◆ Material for this task ◆
----

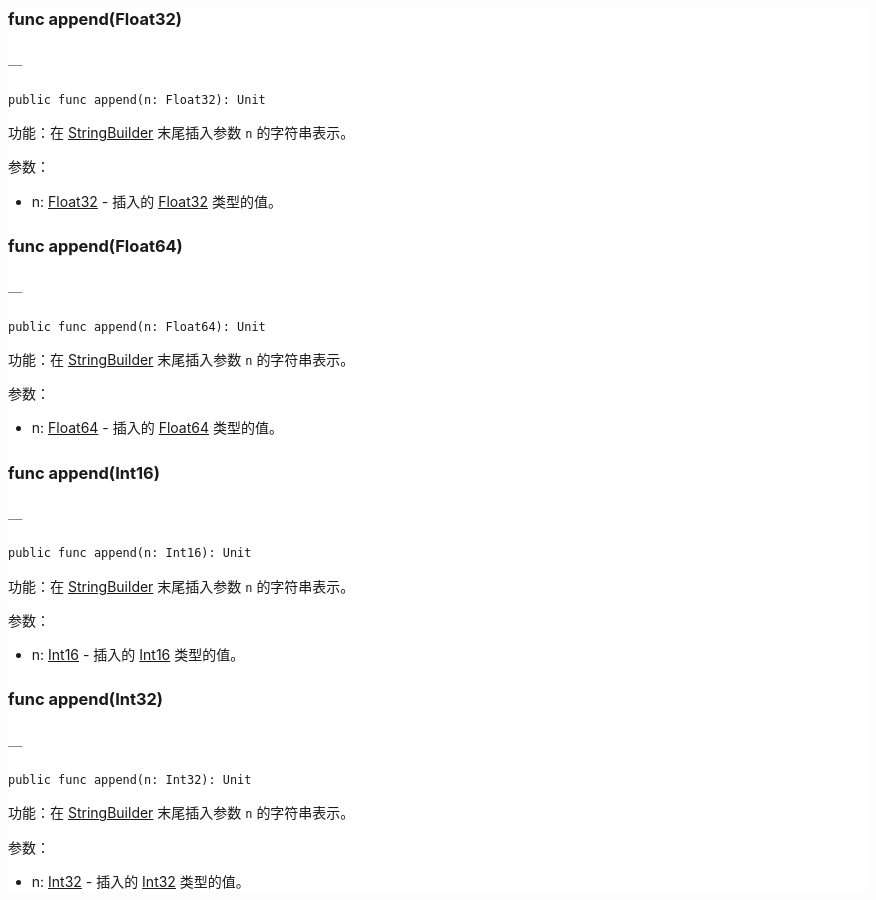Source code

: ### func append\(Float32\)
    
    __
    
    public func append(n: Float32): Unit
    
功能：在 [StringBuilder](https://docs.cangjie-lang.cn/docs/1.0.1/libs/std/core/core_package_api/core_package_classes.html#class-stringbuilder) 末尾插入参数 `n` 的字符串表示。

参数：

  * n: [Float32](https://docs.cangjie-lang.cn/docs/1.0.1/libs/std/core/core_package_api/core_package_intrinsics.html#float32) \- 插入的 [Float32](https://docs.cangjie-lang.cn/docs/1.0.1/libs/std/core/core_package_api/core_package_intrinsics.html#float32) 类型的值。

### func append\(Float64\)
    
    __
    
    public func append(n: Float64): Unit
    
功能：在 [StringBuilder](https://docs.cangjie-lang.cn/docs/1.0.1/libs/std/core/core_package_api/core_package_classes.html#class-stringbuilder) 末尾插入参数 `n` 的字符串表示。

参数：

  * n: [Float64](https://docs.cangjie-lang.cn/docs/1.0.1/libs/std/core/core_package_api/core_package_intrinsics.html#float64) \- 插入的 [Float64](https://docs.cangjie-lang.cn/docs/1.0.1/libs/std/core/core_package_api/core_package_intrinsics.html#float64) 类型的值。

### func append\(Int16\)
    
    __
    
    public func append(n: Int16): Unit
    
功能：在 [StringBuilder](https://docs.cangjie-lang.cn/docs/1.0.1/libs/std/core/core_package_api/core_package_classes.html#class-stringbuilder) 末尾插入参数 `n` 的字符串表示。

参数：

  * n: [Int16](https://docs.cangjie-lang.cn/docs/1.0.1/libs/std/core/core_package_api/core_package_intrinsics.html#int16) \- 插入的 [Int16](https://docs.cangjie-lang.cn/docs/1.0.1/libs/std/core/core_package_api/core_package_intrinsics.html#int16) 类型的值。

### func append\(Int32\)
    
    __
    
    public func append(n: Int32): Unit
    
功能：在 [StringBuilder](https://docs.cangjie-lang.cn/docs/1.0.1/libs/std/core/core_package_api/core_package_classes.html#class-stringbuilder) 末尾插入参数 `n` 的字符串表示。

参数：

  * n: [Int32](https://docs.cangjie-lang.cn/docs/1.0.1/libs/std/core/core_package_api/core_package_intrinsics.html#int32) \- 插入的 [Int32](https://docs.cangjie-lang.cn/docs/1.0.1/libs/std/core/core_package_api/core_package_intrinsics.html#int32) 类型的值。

----

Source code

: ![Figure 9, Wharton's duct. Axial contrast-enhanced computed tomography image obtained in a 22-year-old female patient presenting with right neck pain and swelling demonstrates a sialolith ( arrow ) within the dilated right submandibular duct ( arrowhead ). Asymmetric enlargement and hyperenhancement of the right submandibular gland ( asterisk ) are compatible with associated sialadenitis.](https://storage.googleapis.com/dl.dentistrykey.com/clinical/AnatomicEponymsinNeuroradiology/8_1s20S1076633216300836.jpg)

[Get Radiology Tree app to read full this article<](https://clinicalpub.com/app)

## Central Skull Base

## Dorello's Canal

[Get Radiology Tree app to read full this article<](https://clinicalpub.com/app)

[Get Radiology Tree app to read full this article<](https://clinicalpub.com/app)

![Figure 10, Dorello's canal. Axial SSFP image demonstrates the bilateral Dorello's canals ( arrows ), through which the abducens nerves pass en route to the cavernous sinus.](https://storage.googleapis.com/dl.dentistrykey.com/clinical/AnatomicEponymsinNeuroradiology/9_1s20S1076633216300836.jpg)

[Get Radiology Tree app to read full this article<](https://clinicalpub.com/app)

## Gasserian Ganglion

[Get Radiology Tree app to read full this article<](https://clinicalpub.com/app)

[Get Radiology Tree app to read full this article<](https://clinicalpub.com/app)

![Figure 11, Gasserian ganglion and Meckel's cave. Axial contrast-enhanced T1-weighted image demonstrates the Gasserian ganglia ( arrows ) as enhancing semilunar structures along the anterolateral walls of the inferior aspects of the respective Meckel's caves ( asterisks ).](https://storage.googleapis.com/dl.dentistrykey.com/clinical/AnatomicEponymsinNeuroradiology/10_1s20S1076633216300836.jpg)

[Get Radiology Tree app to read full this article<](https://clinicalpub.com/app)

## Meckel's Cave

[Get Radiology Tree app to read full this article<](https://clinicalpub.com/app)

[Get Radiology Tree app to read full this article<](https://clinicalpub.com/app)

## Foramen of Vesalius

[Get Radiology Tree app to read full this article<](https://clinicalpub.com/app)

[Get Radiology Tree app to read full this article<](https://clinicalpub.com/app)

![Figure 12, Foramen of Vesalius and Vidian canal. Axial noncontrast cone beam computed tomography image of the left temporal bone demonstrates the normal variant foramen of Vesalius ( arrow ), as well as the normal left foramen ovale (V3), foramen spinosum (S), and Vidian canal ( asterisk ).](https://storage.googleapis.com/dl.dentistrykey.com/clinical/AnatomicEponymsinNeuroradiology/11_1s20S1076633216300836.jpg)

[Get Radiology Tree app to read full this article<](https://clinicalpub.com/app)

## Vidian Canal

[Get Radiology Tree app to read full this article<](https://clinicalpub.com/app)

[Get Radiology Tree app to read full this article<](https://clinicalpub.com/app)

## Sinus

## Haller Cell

----

◆ Brief ◆
Report the lines above that contain "append".

◆ Answer box ◆
: ### func append\(Float32\)
    public func append(n: Float32): Unit
### func append\(Float64\)
    public func append(n: Float64): Unit
### func append\(Int16\)
    public func append(n: Int16): Unit
### func append\(Int32\)
    public func append(n: Int32): Unit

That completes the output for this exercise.